7. EMPLOYEES BENEFITS:
Employee Benefits
Employee Benefits are being valued and disclosed in the Annual Accounts
in accordance with Accounting Standard 15 (Revised).
Short Term Employee Benefits
Short Term Employee Benefits are accounted for as and when the
liability becomes due.
Long Term Employee Benefits
Long Term Employee benefits are valued on the basis of actuarial
valuation, adopting the Projected Unit Credit Method, as stipulated in
AS 15 (Revised). In case of Pension and Gratuity, the Bank has been
consistently following the Projected Unit Credit Method. The Bank has
also been providing for Leave Encashment as per actuarial valuation
adopting AS 15 and Projected Unit Credit Method stipulated in AS 15
(Revised) has been adopted for this benefit with effect from
01.04.2007.
The following other benefits have also been recognised with effect from
01.04.2007 as other Long Term Employee Benefits and provisions are made
according to the Projected Unit Credit Method for actuarial valuation:-
Sl.

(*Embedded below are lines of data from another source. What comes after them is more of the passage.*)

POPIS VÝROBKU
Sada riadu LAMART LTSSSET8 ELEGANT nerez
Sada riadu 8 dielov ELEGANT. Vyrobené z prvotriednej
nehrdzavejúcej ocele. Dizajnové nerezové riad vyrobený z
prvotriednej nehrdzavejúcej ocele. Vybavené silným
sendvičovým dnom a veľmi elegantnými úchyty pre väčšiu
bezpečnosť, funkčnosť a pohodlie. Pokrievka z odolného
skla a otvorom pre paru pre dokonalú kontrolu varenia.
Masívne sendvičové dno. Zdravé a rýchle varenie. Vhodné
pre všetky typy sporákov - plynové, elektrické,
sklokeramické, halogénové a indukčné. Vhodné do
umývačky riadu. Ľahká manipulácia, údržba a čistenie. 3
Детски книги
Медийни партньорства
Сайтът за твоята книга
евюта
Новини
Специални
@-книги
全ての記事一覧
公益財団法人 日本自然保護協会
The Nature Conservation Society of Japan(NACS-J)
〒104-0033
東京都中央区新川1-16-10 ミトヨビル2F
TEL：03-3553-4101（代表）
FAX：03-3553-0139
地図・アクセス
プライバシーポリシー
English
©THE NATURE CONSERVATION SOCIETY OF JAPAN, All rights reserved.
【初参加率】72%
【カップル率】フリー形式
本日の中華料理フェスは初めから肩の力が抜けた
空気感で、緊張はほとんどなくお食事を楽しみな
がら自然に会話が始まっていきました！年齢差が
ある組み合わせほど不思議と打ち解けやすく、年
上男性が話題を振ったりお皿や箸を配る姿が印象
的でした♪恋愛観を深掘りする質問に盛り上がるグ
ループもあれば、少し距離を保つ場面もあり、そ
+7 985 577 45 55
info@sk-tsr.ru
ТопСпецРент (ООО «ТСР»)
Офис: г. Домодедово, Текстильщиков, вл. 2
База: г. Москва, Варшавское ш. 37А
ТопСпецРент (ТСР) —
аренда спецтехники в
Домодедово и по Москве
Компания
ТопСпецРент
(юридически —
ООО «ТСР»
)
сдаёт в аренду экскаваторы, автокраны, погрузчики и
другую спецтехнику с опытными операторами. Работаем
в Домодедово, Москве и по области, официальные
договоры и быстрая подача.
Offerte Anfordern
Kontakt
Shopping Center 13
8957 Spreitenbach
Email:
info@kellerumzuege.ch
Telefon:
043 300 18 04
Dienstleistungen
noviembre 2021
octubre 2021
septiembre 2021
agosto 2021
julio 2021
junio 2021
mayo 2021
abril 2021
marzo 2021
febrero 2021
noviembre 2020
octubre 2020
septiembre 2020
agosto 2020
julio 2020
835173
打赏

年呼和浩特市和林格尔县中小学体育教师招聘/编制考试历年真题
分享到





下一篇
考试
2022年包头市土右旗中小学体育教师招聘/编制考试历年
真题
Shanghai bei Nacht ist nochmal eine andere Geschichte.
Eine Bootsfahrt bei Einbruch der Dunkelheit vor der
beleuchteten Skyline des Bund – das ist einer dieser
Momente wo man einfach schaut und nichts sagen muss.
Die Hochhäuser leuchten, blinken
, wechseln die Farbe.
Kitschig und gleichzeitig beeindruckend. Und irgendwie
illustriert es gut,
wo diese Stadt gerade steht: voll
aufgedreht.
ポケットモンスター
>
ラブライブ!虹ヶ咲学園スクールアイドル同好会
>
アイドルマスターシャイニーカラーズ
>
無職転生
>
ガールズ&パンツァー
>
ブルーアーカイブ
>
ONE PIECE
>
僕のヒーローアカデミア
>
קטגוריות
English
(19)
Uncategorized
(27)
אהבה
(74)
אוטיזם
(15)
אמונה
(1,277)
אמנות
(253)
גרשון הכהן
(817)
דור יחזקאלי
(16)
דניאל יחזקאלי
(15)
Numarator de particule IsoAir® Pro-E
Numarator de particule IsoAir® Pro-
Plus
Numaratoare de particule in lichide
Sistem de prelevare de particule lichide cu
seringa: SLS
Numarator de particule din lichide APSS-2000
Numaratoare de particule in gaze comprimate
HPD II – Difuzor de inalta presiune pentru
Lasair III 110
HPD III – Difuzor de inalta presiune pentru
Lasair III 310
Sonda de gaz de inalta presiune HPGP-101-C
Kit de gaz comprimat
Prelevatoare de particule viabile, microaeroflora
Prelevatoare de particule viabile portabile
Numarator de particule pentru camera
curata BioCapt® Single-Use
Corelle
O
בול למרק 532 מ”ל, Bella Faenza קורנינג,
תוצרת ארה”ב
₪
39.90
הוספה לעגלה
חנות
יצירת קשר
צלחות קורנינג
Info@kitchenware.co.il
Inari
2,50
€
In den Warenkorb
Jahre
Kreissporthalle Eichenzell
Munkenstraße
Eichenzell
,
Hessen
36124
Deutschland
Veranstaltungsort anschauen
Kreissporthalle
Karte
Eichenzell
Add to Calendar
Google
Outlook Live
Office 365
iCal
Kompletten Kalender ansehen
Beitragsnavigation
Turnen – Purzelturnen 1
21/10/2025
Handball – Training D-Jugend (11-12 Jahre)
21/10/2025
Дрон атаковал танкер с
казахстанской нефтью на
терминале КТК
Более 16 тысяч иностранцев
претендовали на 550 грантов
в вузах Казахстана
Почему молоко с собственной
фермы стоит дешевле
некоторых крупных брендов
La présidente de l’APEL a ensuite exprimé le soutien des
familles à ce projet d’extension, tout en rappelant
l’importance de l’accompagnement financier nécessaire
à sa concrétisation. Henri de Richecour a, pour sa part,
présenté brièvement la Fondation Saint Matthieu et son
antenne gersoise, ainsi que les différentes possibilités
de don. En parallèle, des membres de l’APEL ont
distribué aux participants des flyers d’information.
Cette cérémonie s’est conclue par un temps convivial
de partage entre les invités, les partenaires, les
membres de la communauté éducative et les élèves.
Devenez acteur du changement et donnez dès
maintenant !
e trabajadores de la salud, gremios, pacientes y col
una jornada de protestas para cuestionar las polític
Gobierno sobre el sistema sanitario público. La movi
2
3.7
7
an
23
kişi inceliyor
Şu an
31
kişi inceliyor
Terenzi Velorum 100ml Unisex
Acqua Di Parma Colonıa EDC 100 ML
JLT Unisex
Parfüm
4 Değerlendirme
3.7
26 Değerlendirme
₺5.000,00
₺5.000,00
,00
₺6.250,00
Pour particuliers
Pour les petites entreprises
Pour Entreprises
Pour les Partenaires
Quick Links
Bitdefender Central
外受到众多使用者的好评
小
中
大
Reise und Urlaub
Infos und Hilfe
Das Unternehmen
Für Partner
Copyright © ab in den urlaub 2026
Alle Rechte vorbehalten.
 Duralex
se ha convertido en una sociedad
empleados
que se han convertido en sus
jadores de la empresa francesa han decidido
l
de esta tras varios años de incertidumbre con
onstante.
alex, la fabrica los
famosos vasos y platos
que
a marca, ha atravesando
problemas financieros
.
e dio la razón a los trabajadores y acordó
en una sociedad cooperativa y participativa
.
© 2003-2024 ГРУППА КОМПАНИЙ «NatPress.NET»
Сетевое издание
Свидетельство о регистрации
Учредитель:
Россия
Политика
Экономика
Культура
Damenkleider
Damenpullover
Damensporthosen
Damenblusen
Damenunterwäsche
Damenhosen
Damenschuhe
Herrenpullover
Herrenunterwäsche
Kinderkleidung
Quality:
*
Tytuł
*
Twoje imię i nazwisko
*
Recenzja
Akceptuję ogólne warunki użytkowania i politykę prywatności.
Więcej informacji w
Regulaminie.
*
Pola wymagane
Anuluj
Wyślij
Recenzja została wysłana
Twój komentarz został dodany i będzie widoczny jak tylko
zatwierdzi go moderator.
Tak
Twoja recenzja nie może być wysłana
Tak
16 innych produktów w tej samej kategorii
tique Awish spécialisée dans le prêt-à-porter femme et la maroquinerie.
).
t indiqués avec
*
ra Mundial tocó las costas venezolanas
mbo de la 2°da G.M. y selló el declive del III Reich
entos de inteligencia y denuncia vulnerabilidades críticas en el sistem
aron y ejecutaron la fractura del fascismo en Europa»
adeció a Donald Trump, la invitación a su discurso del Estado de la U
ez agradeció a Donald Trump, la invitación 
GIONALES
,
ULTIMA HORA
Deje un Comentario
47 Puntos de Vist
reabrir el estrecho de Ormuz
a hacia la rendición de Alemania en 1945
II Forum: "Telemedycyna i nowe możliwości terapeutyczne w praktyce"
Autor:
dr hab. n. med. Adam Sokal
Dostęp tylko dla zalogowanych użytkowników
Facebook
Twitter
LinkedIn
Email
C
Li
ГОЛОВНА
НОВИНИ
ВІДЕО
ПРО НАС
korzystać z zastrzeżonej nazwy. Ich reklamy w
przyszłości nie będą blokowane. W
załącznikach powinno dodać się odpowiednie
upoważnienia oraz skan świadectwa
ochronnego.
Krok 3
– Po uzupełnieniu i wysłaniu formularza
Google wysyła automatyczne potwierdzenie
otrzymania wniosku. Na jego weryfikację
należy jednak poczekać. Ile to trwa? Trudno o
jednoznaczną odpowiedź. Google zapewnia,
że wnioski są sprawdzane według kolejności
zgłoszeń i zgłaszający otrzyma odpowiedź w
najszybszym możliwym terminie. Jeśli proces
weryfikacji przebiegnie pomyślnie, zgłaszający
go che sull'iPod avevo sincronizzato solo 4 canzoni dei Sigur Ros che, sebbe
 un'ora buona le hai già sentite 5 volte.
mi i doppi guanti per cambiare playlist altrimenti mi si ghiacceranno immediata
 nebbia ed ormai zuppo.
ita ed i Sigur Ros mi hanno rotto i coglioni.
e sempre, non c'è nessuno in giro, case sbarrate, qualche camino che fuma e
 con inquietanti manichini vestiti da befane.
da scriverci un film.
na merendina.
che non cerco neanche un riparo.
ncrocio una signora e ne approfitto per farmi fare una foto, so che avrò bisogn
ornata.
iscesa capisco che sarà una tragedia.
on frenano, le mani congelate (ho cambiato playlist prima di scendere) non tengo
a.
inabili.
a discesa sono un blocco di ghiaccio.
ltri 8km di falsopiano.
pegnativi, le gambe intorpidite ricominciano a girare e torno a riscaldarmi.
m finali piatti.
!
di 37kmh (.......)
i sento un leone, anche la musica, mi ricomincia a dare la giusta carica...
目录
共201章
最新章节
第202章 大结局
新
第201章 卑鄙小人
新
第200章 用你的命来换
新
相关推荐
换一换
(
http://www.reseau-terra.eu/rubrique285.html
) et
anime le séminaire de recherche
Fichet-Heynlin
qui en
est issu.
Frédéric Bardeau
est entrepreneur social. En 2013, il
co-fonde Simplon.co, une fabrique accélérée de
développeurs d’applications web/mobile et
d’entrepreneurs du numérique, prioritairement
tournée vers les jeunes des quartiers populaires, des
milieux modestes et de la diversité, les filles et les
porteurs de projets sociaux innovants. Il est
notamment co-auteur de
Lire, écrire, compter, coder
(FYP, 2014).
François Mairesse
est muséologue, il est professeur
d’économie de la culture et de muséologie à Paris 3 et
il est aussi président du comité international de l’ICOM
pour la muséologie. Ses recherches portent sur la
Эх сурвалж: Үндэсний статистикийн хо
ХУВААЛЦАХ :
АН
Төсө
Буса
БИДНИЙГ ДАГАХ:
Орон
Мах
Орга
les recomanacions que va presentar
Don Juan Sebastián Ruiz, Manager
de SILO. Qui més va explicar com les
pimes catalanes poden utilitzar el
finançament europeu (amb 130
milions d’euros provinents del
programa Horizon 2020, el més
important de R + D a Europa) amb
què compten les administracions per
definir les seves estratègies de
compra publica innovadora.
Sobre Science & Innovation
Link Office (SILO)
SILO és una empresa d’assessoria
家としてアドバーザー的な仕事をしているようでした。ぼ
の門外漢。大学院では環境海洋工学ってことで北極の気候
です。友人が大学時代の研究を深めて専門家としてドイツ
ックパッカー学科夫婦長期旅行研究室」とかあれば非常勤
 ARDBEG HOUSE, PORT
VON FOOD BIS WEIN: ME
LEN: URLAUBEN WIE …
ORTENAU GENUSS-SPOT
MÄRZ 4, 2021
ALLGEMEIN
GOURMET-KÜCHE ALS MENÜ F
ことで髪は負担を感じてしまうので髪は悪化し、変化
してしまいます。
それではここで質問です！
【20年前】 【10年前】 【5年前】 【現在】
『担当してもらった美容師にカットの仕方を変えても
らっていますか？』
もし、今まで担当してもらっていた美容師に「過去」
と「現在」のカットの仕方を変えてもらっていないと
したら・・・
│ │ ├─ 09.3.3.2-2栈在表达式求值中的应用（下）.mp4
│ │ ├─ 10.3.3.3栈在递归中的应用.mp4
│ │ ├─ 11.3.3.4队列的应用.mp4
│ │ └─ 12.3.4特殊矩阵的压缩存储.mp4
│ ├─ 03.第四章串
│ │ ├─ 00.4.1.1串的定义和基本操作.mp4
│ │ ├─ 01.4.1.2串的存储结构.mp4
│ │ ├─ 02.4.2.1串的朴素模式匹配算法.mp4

No BENEFITS
1 Sick Leave
2 Leave Travel Concession Home Travel Concession
3 Silver Jubilee Award
4 Resettlement Expenses
Plan assets forming part of Long Term Employee Benefits are being
valued at the Fair Market Value.
Consequent on the re-opening of Pension option to employees and
enhancement in Gratuity Limit due to amendment in the Payment of
Gratuity Act, the Bank has opted to amortize the incremental liability,
as per RBI Circular, over a period of five years (subject to a minimum
of 1/5lh every year) beginning with the financial year ending 31st
March 2011.
8. NET PROFIT:
The net profit disclosed in the profit and loss account is after:
(i) Provisions as per RBI guidelines for bad and doubtful Advances and
investments.
(ii) Transfer to/from contingency funds.
(iii) Provisions for taxes in accordance with the statutory
requirements.
(iv) Other usual and necessary provisions.
9. PROVISION FOR TAXATION:
Tax expenses for the period comprising current tax and Deferred Tax
have been provided for in terms of Accounting Standard 22 issued by the
Institute of Chartered Accountants of India.